Bacon and Cheese Manicotti

20140723_195247_RichtoneRecipe courtesy of foodnetwork.com.

INGREDIENTS

Manicotti

  • Vegetable oil cooking spray
  • Kosher salt
  • 1 tbsp olive oil
  • 8 manicotti pasta tubes
  • 9 slices applewood smoked bacon, cut into ½ inch pieces
  • 10 oz. package frozen chopped spinach, thawed and drained
  • 15 oz. container whole milk ricotta, room temp.
  • 1/3 cup grated parm cheese, room temp.
  • 1/4 tsp. freshly ground black pepper
  • 1/4 tsp. ground nutmeg
  • 1 large egg, room temp.

Sauce

  • 2/3 cup heavy whipping cream
  • 1/3 cup whole milk
  • 1 tbsp flour
  • ¼ tsp kosher salt
  • 1/8 tsp freshly ground pepper
  • 2 large pinches ground nutmeg
  • 1 ½ cup coarsely grated whole milk mozzarella
  • 1 ½ cup jarred tomato basil sauce

DIRECTIONS

Preheat the oven to 375°F. Spray a 9-by-11 inch oval or rectangle baking dish with vegetable oil cooking spray. Bring a large pot of boiling salted water to a boil over medium-high heat. Add the oil and pasta. Cook until al dente, stirring occasionally, 5 to 7 minutes. Drain and cover with plastic wrap to prevent the pasta from drying out.
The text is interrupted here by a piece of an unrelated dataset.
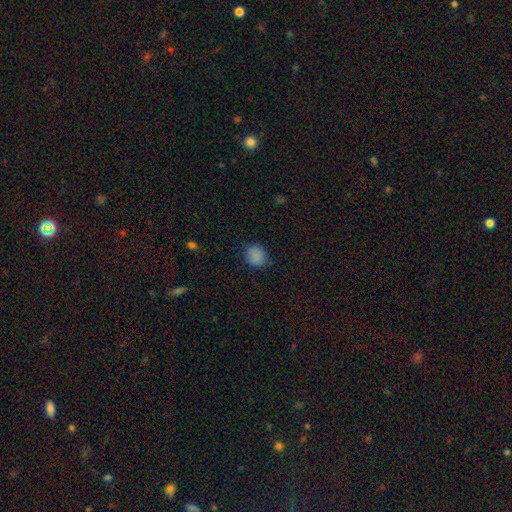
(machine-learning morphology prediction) This is clearly a smooth galaxy (85%). How rounded: likely round (73%). Merging: clearly none (81%).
In a large nonstick skillet, cook the bacon until crisp and brown, about 7 minutes. Drain on paper towels and set aside to cool. In a large bowl, add the cooled bacon, the spinach, ricotta, parmesan, ½ teaspoon salt, the pepper, nutmeg, and egg. Stir until well combined. Using a small spoon, fill the manicotti tubes with the ricotta mixture.

Bring the cream, milk, flour, salt, pepper, and nutmeg to a simmer in a heavy, medium saucepan over medium heat. Add the mozzarella in batches, constantly whisking, until the sauce is thick and smooth. Reduce the heat to low and simmer one minute, whisking occasionally. Whisk in the tomato basil sauce. Pour half of the sauce on the bottom of the prepared baking dish. Arrange the manicotti in a single layer on the sauce. Pour the remaining sauce on top of the manicotti and top with the mozzarella. Drizzle with olive oil and cover the dish with foil. Bake until heated through and bubbling, 20 to 25 minutes.

Note from Chef Cat:
I sometimes feel overwhelmed if a recipe calls for too many ingredients or the directions are lengthy. This may be the case for this recipe, but it is extremely easy. The only substitutions I made were smoked cherrywood bacon and plain marinara sauce. (I just added in fresh basil—basil is the love of my life). Stuffing the manicotti became time consuming for me, but don’t get frustrated. Good luck and enjoy!